Below are the records; copy exactly the lines from the first through the one containing "41: (987, 197)", both included, and leave out the pictures.
┄┄┄┄┄┄
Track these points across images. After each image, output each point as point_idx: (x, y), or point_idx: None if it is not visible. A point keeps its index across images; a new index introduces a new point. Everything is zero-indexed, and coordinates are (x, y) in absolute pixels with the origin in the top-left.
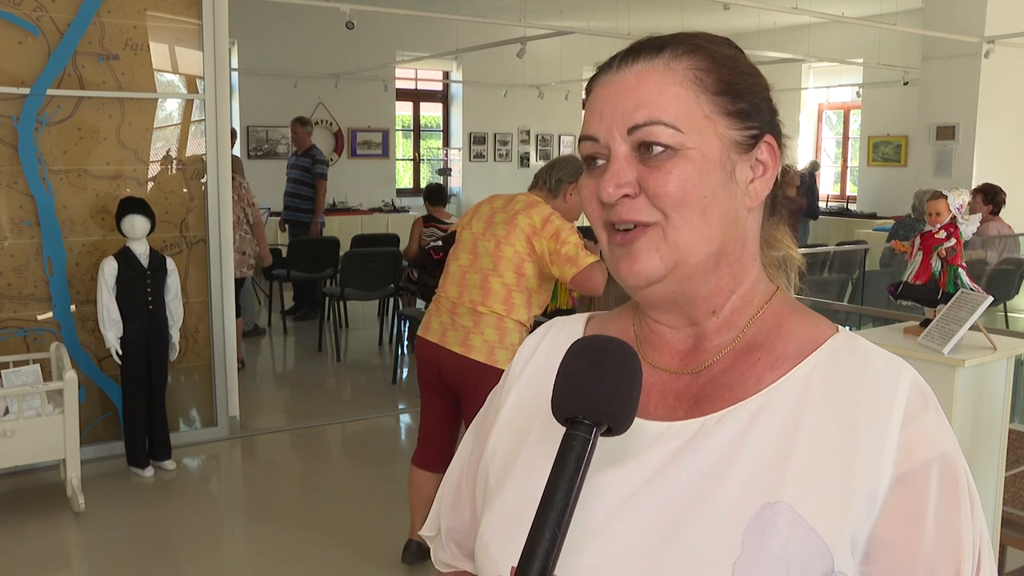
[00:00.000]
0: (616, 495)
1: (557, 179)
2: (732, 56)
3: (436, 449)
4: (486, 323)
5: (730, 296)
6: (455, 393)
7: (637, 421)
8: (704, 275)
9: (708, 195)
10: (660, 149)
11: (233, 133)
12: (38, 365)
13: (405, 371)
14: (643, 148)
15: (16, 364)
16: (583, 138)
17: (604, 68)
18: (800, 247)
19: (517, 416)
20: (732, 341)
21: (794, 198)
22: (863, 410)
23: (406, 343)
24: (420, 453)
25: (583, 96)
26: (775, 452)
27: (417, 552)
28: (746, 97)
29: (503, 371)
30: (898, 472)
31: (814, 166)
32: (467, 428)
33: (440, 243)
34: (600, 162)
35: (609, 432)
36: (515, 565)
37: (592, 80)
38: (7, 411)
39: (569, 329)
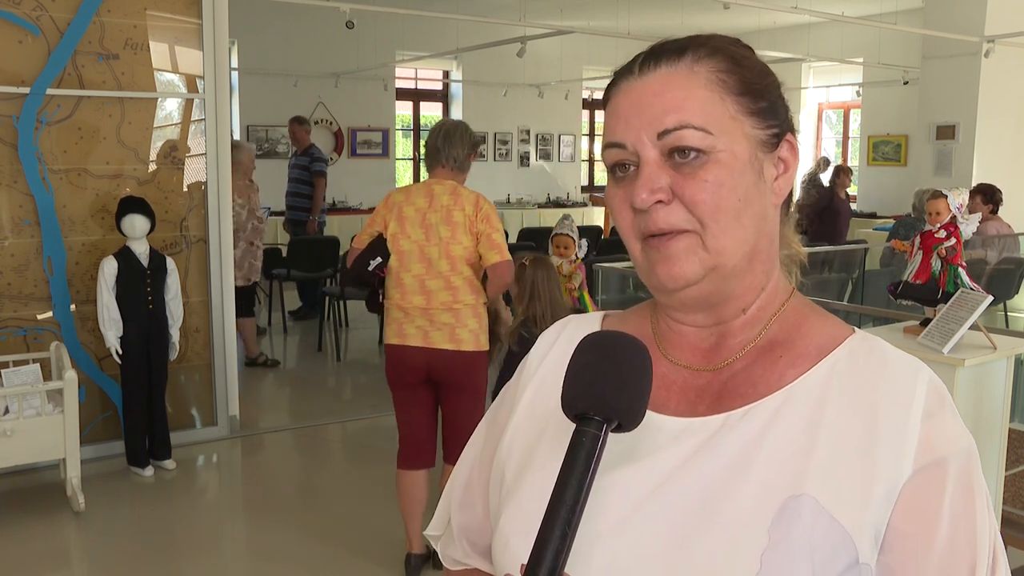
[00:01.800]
0: (638, 491)
1: (464, 154)
2: (748, 56)
3: (423, 446)
4: (466, 315)
5: (760, 293)
6: (443, 387)
7: (659, 417)
8: (740, 275)
9: (742, 198)
10: (692, 154)
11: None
12: (38, 365)
13: None
14: (674, 153)
15: (16, 364)
16: (609, 145)
17: (623, 73)
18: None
19: (533, 413)
20: (755, 338)
21: (844, 200)
22: (883, 407)
23: None
24: (406, 455)
25: (583, 96)
26: (797, 447)
27: (418, 566)
28: (765, 96)
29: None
30: (917, 466)
31: (826, 163)
32: (444, 417)
33: (380, 260)
34: (630, 168)
35: (620, 428)
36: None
37: (611, 86)
38: (7, 411)
39: (585, 327)
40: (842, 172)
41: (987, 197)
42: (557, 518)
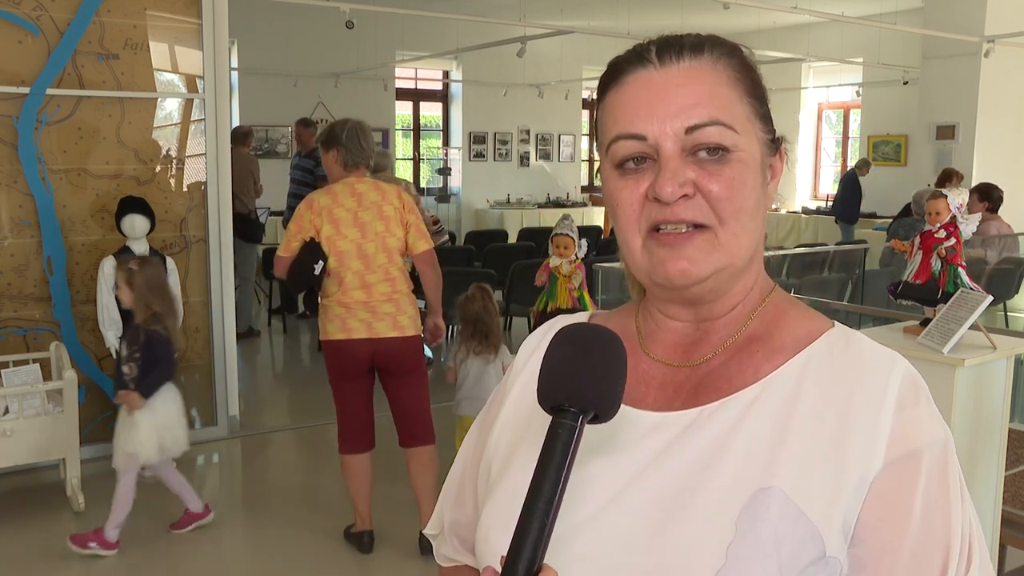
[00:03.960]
0: (611, 485)
1: (371, 154)
2: (753, 61)
3: (366, 431)
4: (404, 303)
5: (748, 293)
6: (389, 375)
7: (635, 412)
8: (740, 275)
9: (756, 198)
10: (718, 151)
11: (251, 132)
12: (38, 365)
13: None
14: (698, 149)
15: (16, 364)
16: (624, 136)
17: (636, 62)
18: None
19: (518, 411)
20: (735, 334)
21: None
22: (857, 399)
23: None
24: (350, 441)
25: (583, 95)
26: (769, 439)
27: (370, 542)
28: (766, 102)
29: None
30: (888, 459)
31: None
32: (393, 404)
33: (322, 263)
34: (645, 161)
35: (596, 419)
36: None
37: (618, 75)
38: (7, 411)
39: None
40: (955, 175)
41: (983, 195)
42: (536, 510)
┄┄┄┄┄┄
SOLUTION FOR THIS PROBLEM:
Track these points across images. After each image, output each point as point_idx: (x, y), or point_idx: None if it is not visible. A point keeps its index across images; a new index introduces a new point. Everything is zero-indexed, and coordinates are (x, y) in absolute pixels with the origin in the top-left.
[00:00.000]
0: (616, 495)
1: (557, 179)
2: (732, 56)
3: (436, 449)
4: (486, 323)
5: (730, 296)
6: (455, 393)
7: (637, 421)
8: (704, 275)
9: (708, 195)
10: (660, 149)
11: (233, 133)
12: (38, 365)
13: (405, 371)
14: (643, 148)
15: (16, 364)
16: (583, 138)
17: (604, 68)
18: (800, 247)
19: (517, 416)
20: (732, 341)
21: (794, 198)
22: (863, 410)
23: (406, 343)
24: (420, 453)
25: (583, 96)
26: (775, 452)
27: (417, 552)
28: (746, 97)
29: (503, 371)
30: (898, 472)
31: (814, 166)
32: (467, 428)
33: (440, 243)
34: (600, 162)
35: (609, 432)
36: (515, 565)
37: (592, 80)
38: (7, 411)
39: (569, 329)
[00:01.800]
0: (638, 491)
1: (464, 154)
2: (748, 56)
3: (423, 446)
4: (466, 315)
5: (760, 293)
6: (443, 387)
7: (659, 417)
8: (740, 275)
9: (742, 198)
10: (692, 154)
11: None
12: (38, 365)
13: None
14: (674, 153)
15: (16, 364)
16: (609, 145)
17: (623, 73)
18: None
19: (533, 413)
20: (755, 338)
21: (844, 200)
22: (883, 407)
23: None
24: (406, 455)
25: (583, 96)
26: (797, 447)
27: (418, 566)
28: (765, 96)
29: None
30: (917, 466)
31: (826, 163)
32: (444, 417)
33: (380, 260)
34: (630, 168)
35: (620, 428)
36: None
37: (611, 86)
38: (7, 411)
39: (585, 327)
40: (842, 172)
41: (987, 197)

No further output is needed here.